What you are asked to do: Can you copy the material word for word, from its beginning up to and including the line containing "Rank the series", leaving out the pictures?

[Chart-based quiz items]
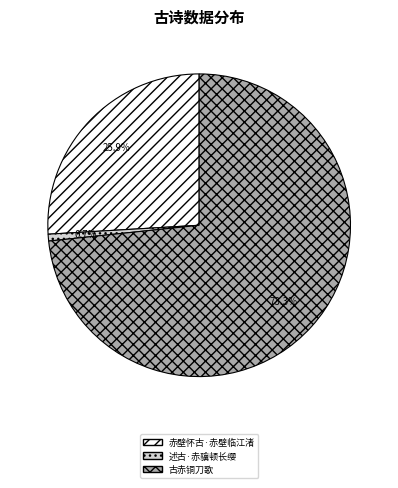

True or false: 述古·赤骥顿长缨 accounts for 1% of the total.

True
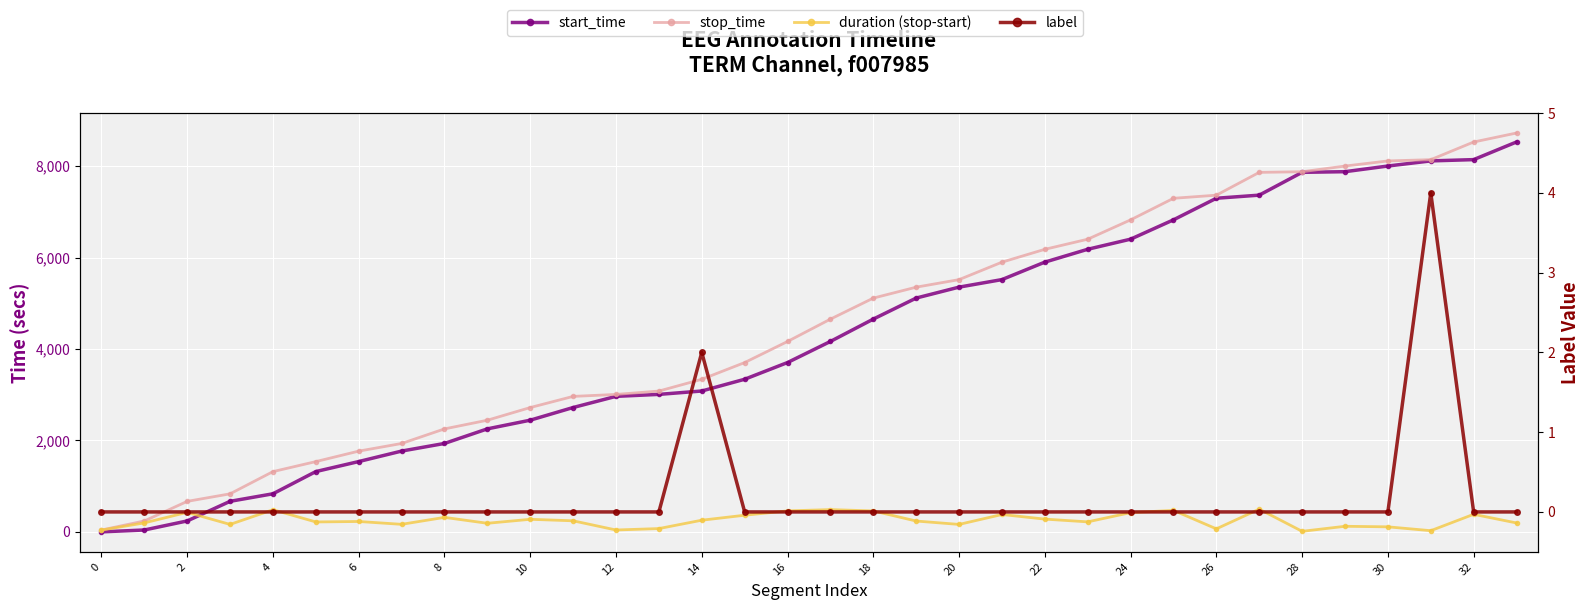

How many data points in label are above 0?

2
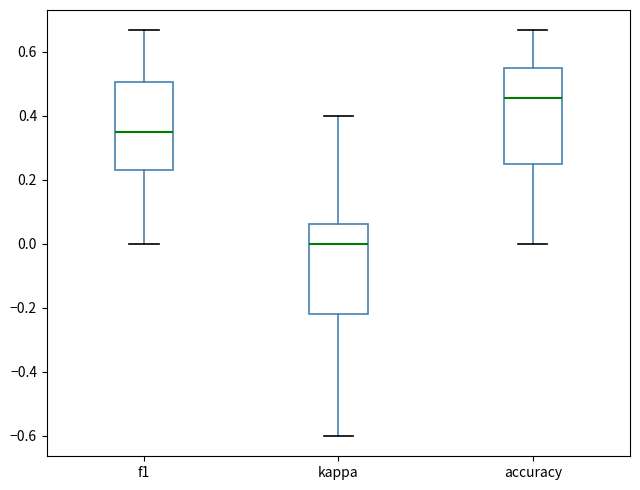

Where does the upper whisker of the box for f1 end on the y-axis? The values are not printed on the chart, so give them approximately, as read against the axis.

0.66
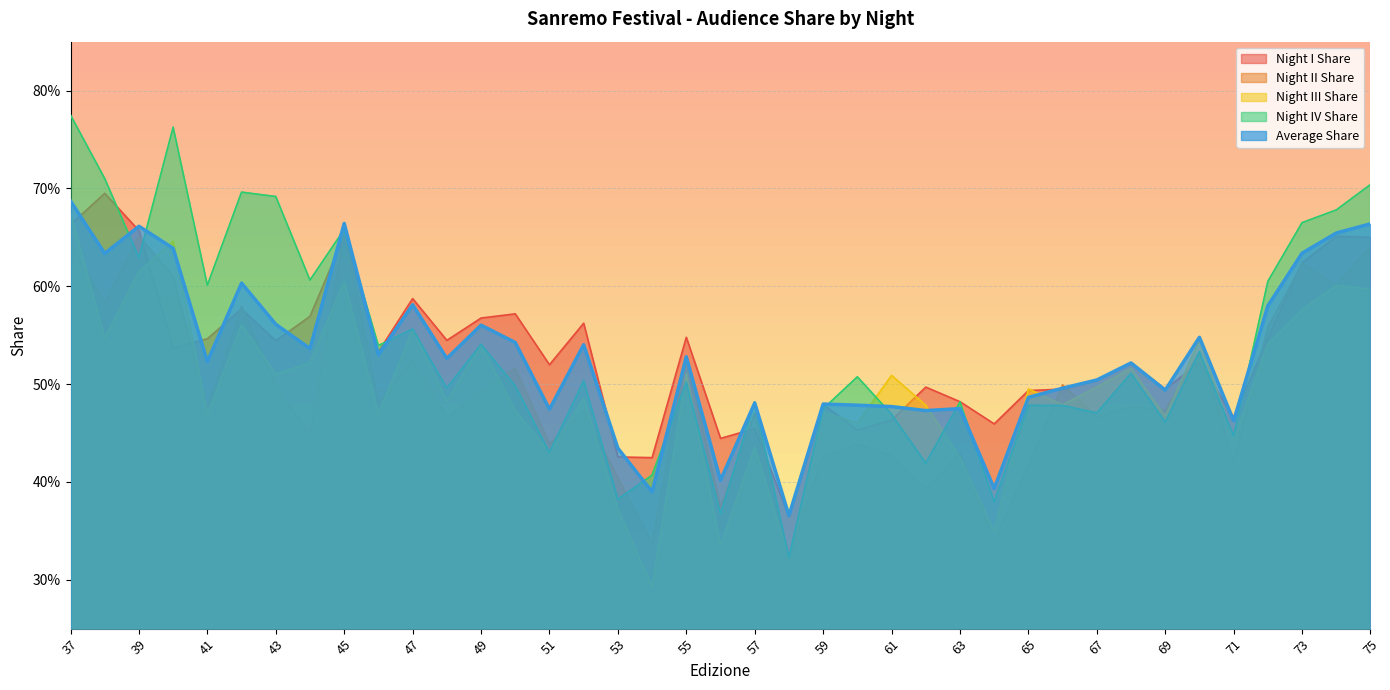

Rank the series at 66 from lowest to highest value.

Night IV Share, Night III Share, Night I Share, Average Share, Night II Share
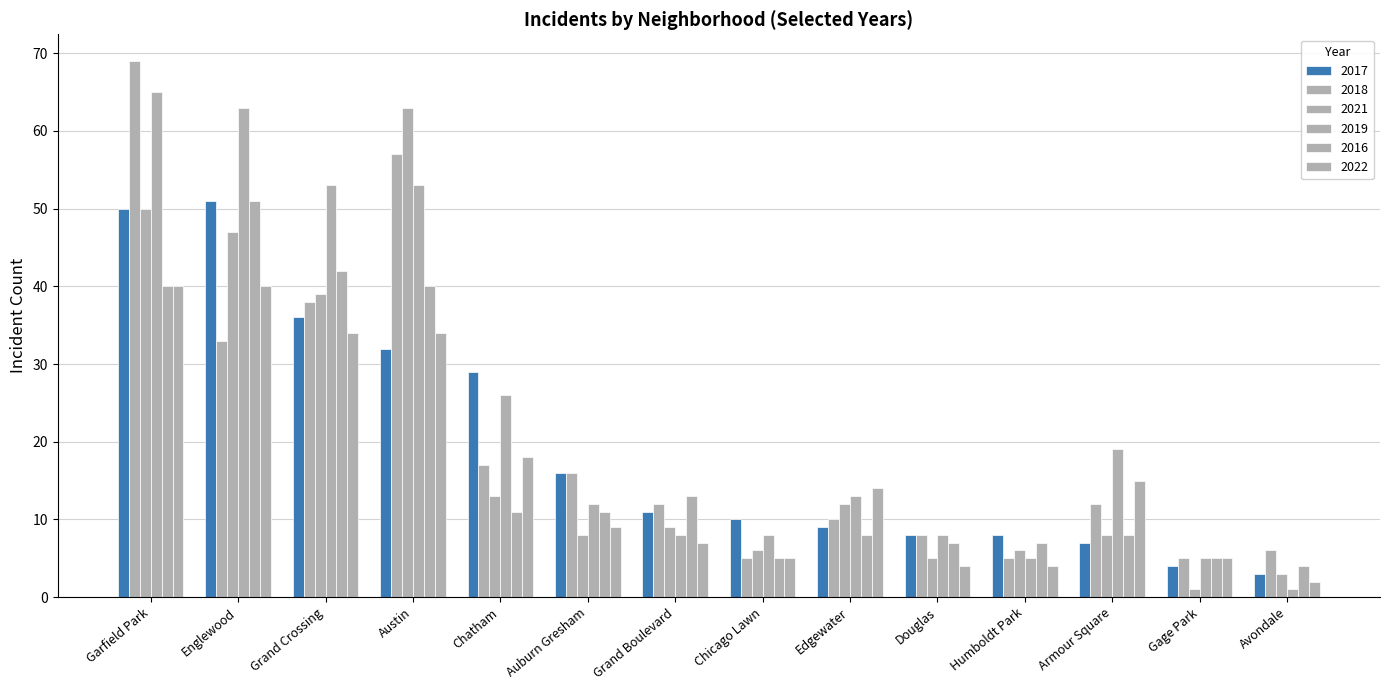

How many values in the 2019 series are below 13?

7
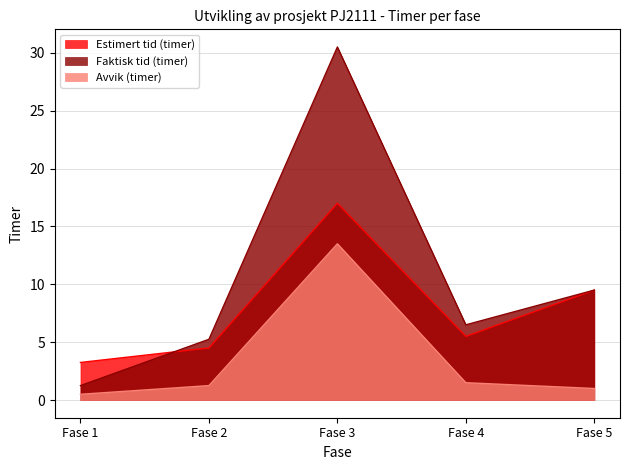

True or false: Avvik (timer) and Faktisk tid (timer) cross at least once.

False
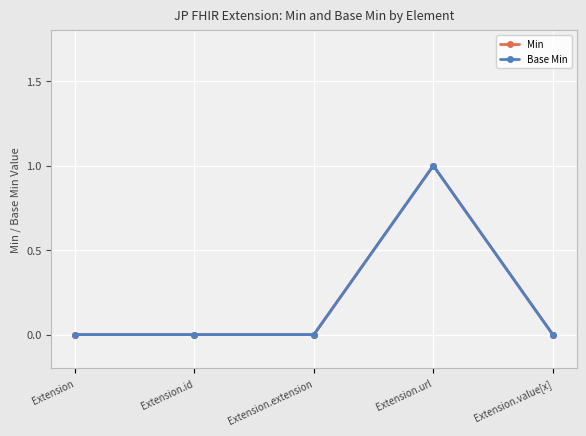

How many interior local peaks does the Min series have?

1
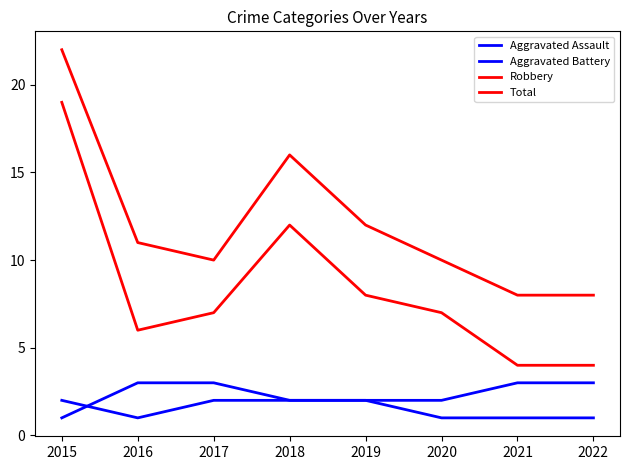

What is the difference between the highest and lowest values at 2018?

14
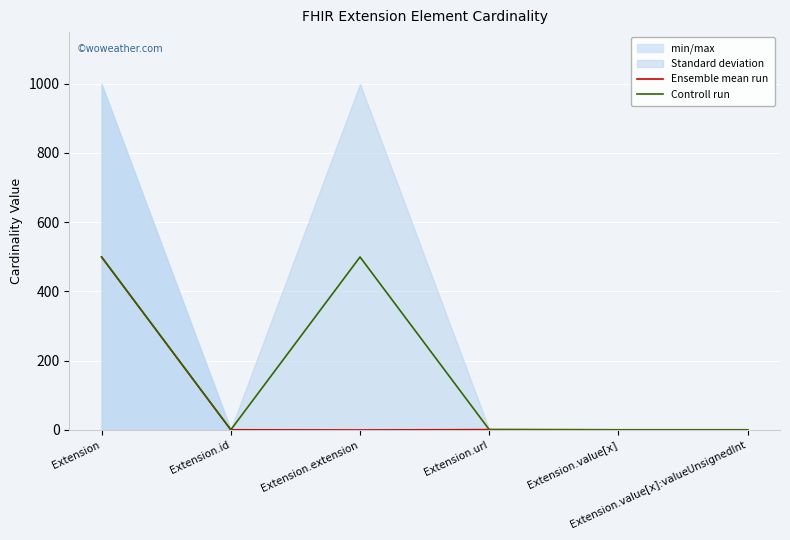

Is the value of Ensemble mean run at Extension.value[x] greater than the value of Controll run at Extension.extension?

No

Answer section:
True or false: 述古·赤骥顿长缨 accounts for 1% of the total.

True

How many data points in label are above 0?

2

Where does the upper whisker of the box for f1 end on the y-axis? The values are not printed on the chart, so give them approximately, as read against the axis.

0.66

Rank the series at 66 from lowest to highest value.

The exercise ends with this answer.